=== Begin Enclosure ===
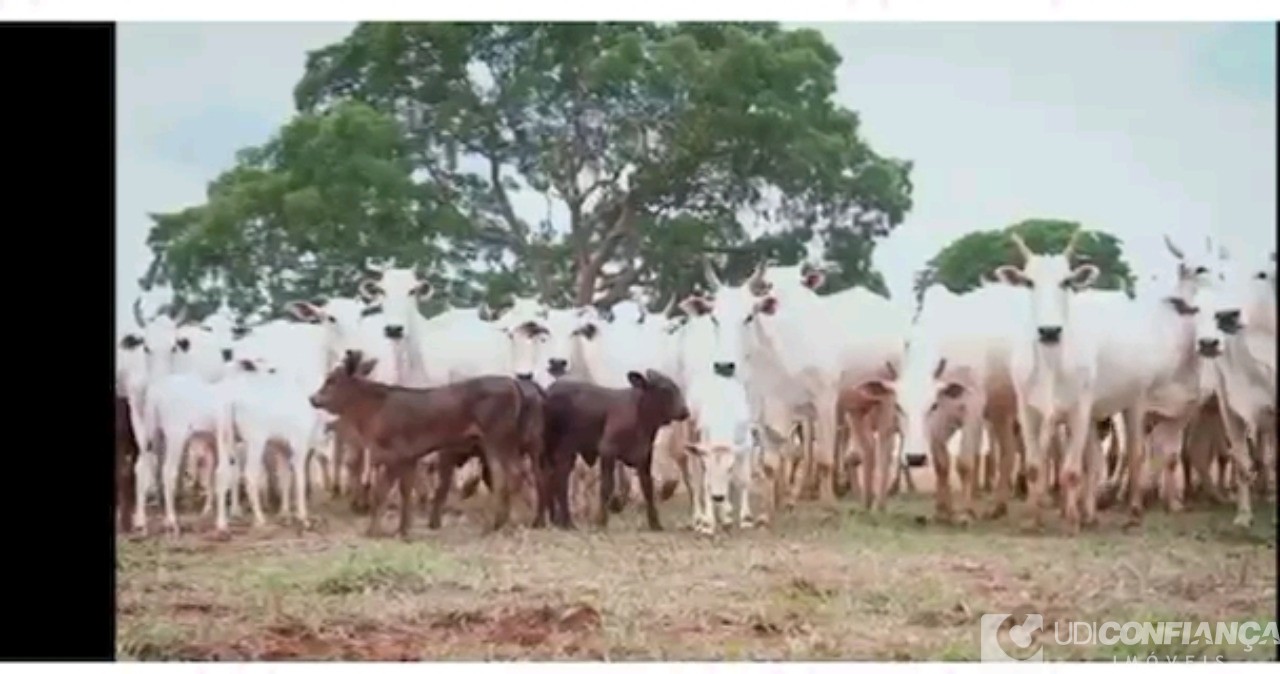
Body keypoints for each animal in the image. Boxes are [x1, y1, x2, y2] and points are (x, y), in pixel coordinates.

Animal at [314, 352, 545, 537]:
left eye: (332, 380)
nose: (312, 398)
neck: (375, 408)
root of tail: (513, 384)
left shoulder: (394, 456)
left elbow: (381, 493)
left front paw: (373, 531)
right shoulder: (408, 458)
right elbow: (406, 493)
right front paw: (403, 530)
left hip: (499, 440)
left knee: (512, 475)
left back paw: (496, 524)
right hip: (499, 444)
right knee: (506, 477)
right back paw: (500, 522)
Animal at [540, 368, 691, 532]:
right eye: (664, 389)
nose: (685, 411)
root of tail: (550, 389)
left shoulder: (644, 456)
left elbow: (647, 487)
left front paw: (655, 523)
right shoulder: (608, 451)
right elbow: (607, 486)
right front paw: (600, 521)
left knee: (554, 479)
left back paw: (559, 521)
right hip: (562, 449)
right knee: (559, 481)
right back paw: (567, 522)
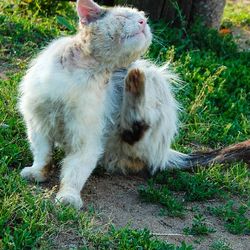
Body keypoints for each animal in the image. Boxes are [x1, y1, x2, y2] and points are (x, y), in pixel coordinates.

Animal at [19, 0, 152, 209]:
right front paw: (37, 172)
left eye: (144, 18)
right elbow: (42, 154)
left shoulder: (86, 137)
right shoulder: (38, 122)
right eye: (122, 17)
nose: (143, 22)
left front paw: (68, 197)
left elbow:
=== End Enclosure ===
Task details: Word for word, reproduce the material above and omit each image.

Exercise response:
Body keypoints for each animal in the image. Boxes are [x1, y1, x2, y2] and points are (x, y), in pixel coordinates.

Animal at [314, 352, 545, 537]:
left eye: (332, 380)
nose: (312, 398)
neck: (375, 408)
root of tail: (513, 384)
left shoulder: (394, 456)
left elbow: (381, 493)
left front paw: (373, 531)
right shoulder: (408, 458)
right elbow: (406, 493)
right front paw: (403, 530)
left hip: (499, 440)
left knee: (512, 475)
left back paw: (496, 524)
right hip: (499, 444)
right knee: (506, 477)
right back paw: (500, 522)
Animal at [540, 368, 691, 532]:
right eye: (664, 389)
nose: (685, 411)
root of tail: (550, 389)
left shoulder: (644, 456)
left elbow: (647, 487)
left front paw: (655, 523)
right shoulder: (608, 451)
right elbow: (607, 486)
right front paw: (600, 521)
left knee: (554, 479)
left back paw: (559, 521)
right hip: (562, 449)
right knee: (559, 481)
right back paw: (567, 522)
Body keypoints for each animal in the image. Boxes are [x1, y1, x2, y2] and points are (x, y), in pixel coordinates.

Animal at [19, 0, 152, 209]:
right front paw: (37, 172)
left eye: (144, 18)
right elbow: (42, 154)
left shoulder: (86, 137)
right shoulder: (38, 122)
right eye: (122, 17)
nose: (143, 22)
left front paw: (68, 197)
left elbow:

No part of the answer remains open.